**Provided records:**
# # # # # # #
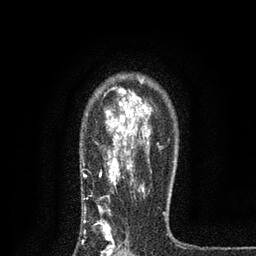
Breast MRI, one axial slice. Position 60 of 80 along the scan axis. Cropped to one breast. Dynamic contrast-enhanced series, time point 2 of 7 at this slice position (early post-contrast). 3 T. TE 2.2 ms, TR 5.5 ms. 2 mm slice thickness. 256 × 256 image matrix, field of view 150 × 150 mm. Female patient.
Structures marked on this image (semi-automatic segmentation, software-assisted and operator-edited):
- enhancing-tissue mask used for the functional tumour volume (all voxels passing the contrast-enhancement thresholds inside the analysis volume; usually the tumour): box from (x=82, y=86) to (x=165, y=256) px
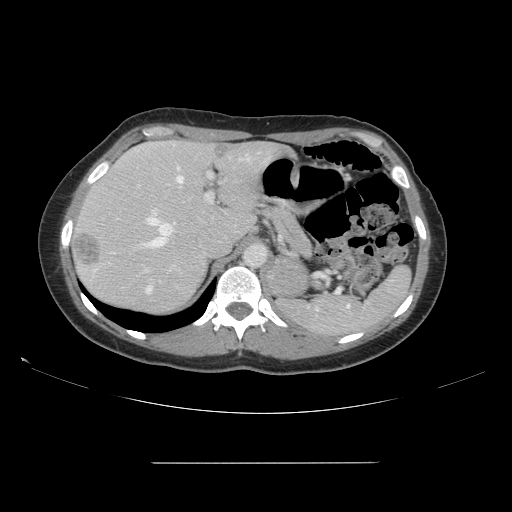
Contrast-enhanced abdominal CT, one axial slice. Position 110 of 151 along the scan axis. 120 kVp. Intravenous contrast given. Soft-tissue window (W 400 / L 40 HU). 512 × 512 image matrix. From the clinical record (not read from this slice): patient: female, age 52 years at operation; diagnosis: colorectal cancer liver metastases, imaged before liver resection; multiple liver metastases: yes; largest metastasis: 3 cm.
Outlined on this slice (expert manual segmentation):
- hepatic veins: box from (x=94, y=153) to (x=251, y=272) px
- liver: (x=70, y=141)–(x=286, y=315)
- planned liver remnant (the part of the liver to remain after resection): (x=88, y=141)–(x=287, y=252)
- portal vein (with intrahepatic branches): (x=138, y=174)–(x=213, y=294)
- liver metastasis: (x=74, y=234)–(x=103, y=268)
- liver metastasis: (x=214, y=146)–(x=229, y=159)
# # # # # # #
**Required action:**
Find the lines in the records that contain the word "segmentation", then copy every one of them.

**Result for this exercise:**
Structures marked on this image (semi-automatic segmentation, software-assisted and operator-edited):
Outlined on this slice (expert manual segmentation):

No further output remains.